I have a JD 2955 cab tractor with the 8 speed (hi/lo shift) transmission. When trying to put the tractor in gear, it grinds really bad. It does not matter whether you put it in a gear and then select high or low, or put it in high/low first then the gear, it grinds. I checked the reservoir behind the steering wheel under the "dash" and it is full. The clutch depresses fully and comes back up to standard position once you let off of it. What's your thoughts on what could be causing the gears to grind.


----------



## Vol (Jul 5, 2009)

armsteadc said:


> The clutch depresses fully and comes back up to standard position once you let off of it. What's your thoughts on what could be causing the gears to grind.


Throw out bearing?

Regards, Mike


----------



## 8350HiTech (Jul 26, 2013)

Did this come on suddenly or gradually?


----------



## Tx Jim (Jun 30, 2014)

I'll advise to try and bleed clutch operating cylinders. This type clutch control systems was not one of JD engineers shining moments!!!!!!


----------



## armsteadc (Jun 15, 2015)

It was more of a gradual problem but we don't use the tractor that often. Mainly to pull the batwing on the pastures. But we are looking at round baler and would use tractor more often to pull it.


----------



## DYNOBOB (Nov 29, 2011)

Long shot here... Our kubota m5700cab was grinding going into 3rd or 4th. Adjusted the cables down at trans and it was better for a while then came back. Ended up loosing 3/4 altogether one day, the arm on the shift lever where one of the cables attaches was bending down over time and had finally broken. Man was I happy that thing broke!


----------



## Farmineer95 (Aug 11, 2014)

Likely the pilot bearing in the flywheel is getting tight. If you can get it into gear it likely won't creep, maybe a little bit.

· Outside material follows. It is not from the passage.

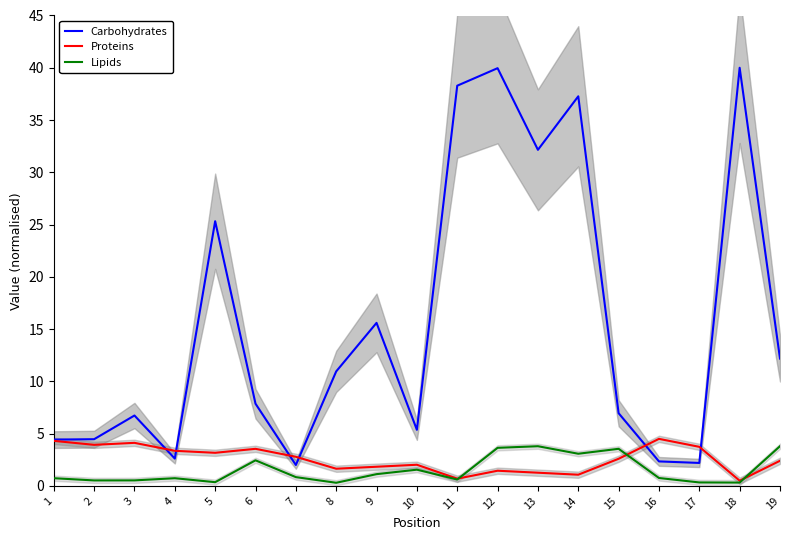

What is the sum of all Carbohydrates values?

296.7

If you put the range in gear first then a synchronized numbered gear it might be easier to engage but then you might accelerate wear on the synchronizers.

If it seems like the shifters are centered in the console forks when engaging likely that adjustment is ok.

If you do a clutch job change the slave cylinder right away and both bearings. 
Look for aftermarket if you're looking for price.


----------